The young Freud went to medical school, drawn there more by scientific research than clinical application. He specialized in neurology and soon opened a private practice in the treatment of psychological disorders. By carefully examining his patients, Freud came to suspect that the varieties of human behavior were explicable only in terms of unseen mental processes, the machinery running things behind the scenes. Freud noticed that often with these patients there was nothing obvious in their conscious minds driving their behavior, and so, given the new, machinelike view of the brain, he concluded that there must be underlying causes that were hidden from access. In this new view, the mind was not simply equal to the conscious part we familiarly live with; rather it was like an iceberg, the majority of its mass hidden from sight.
This simple idea transformed psychiatry. Previously, aberrant mental processes were inexplicable unless one attributed them to weak will, demon possession, and so on. Freud insisted on seeking the cause in the physical brain. Because Freud lived many decades before modern brain technologies, his best approach was to gather data from the “outside” of the system: by talking to patients and trying to infer their brain states from their mental states. From this vantage, he paid close attention to the information contained in slips of the tongue, mistakes of the pen, behavioral patterns, and the content of dreams. All of these he hypothesized to be the product of hidden neural mechanisms, machinery to which the subject had no direct access. By examining the behaviors poking above the surface, Freud felt confident that he could get a sense of what was lurking below.11 The more he considered the sparkle from the iceberg’s tip, the more he appreciated its depth—and how the hidden mass might explain something about people’s thoughts, dreams, and urges.
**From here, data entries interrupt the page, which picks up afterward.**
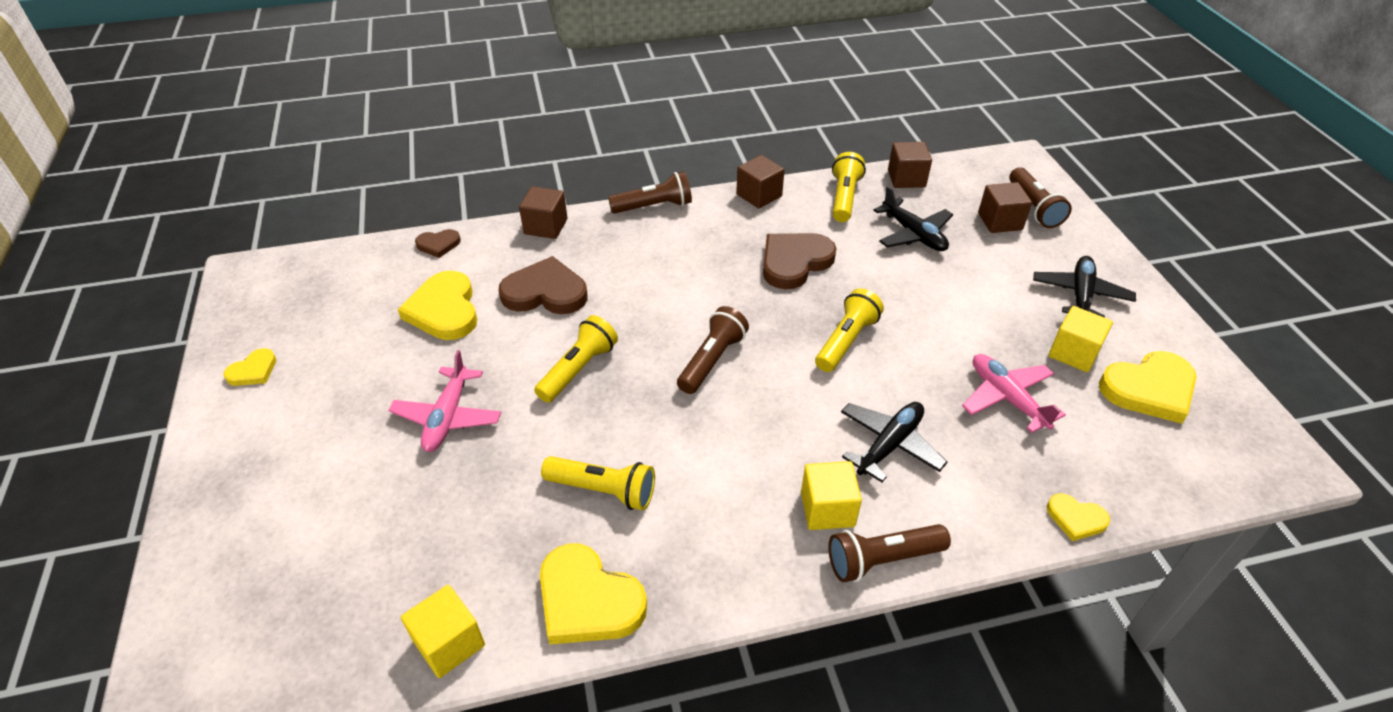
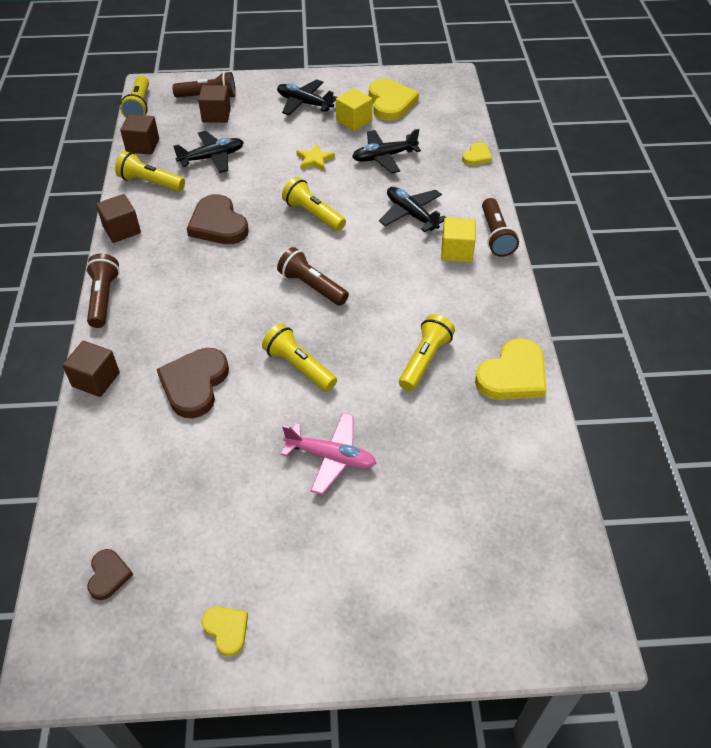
camera: 80 degrees left, 5 degrees up
(438, 244) = (84, 470): brown heart -> brown heart (108, 575)
(444, 310) = (191, 462): yellow heart -> none
(449, 643) = (541, 453): yellow cube -> none
(958, 325) = (314, 160): none -> yellow star
(977, 160) = (139, 106): none -> yellow flashlight
(1007, 398) = (384, 157): pink plane -> black plane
Applying this concept, Freud’s mentor and friend Josef Breuer developed what appeared to be a successful strategy for helping hysterical patients: ask them to talk, without inhibition, about the earliest occurrences of their symptoms.12 Freud expanded the technique to other neuroses, and suggested that a patient’s buried traumatic experiences could be the hidden basis of their phobias, hysterical paralysis, paranoias, and so on. These problems, he guessed, were hidden from the co
nscious mind. The solution was to draw them up to the level of consciousness so they could be directly confronted and wrung of their neurosis-causing power. This approach served as the basis for psychoanalysis for the next century.
While the popularity and details of psychoanalysis have changed quite a bit, Freud’s basic idea provided the first exploration of the way in which hidden states of the brain participate in driving thought and behavior. Freud and Breuer jointly published their work in 1895, but Breuer grew increasingly disenchanted with Freud’s emphasis on the sexual origins of unconscious thoughts, and eventually the two parted ways. Freud went on to publish his major exploration of the unconscious, The Interpretation of Dreams, in which he analyzed his own emotional crisis and the series of dreams triggered by his father’s death. His self-analysis allowed him to reveal unexpected feelings about his father—for example, that his admiration was mixed with hate and shame. This sense of the vast presence below the surface led him to chew on the question of free will. He reasoned that if choices and decisions derive from hidden mental processes, then free choice is either an illusion or, at minimum, more tightly constrained than previously considered.